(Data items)
::::

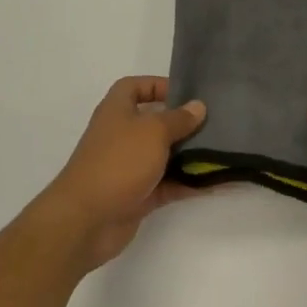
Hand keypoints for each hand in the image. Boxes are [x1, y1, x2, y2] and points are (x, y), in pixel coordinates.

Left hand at [30, 77, 207, 274]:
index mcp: (117, 111)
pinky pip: (167, 184)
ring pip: (163, 155)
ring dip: (188, 154)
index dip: (158, 85)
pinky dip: (187, 183)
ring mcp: (129, 167)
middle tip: (213, 123)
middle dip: (181, 123)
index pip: (135, 87)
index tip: (187, 93)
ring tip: (220, 151)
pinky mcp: (137, 195)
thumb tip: (198, 107)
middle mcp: (122, 135)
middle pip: (154, 122)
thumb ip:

::::

◆ PROBLEM TO WORK ON: Your answer must be an exact copy of the records, with no pictures in it.

◆ ANSWER TO THE PROBLEM:
Hand keypoints for each hand in the image. Boxes are [x1, y1, x2, y2] and points are (x, y), in pixel coordinates.

Left hand at [30, 77, 207, 274]:
index mcp: (117, 111)
pinky pip: (167, 184)
ring pip: (163, 155)
ring dip: (188, 154)
index dip: (158, 85)
pinky dip: (187, 183)
ring mcp: (129, 167)
middle tip: (213, 123)
middle dip: (181, 123)
index pip: (135, 87)
index tip: (187, 93)
ring tip: (220, 151)
pinky mcp: (137, 195)
thumb tip: (198, 107)
middle mcp: (122, 135)
middle pip: (154, 122)
thumb ip:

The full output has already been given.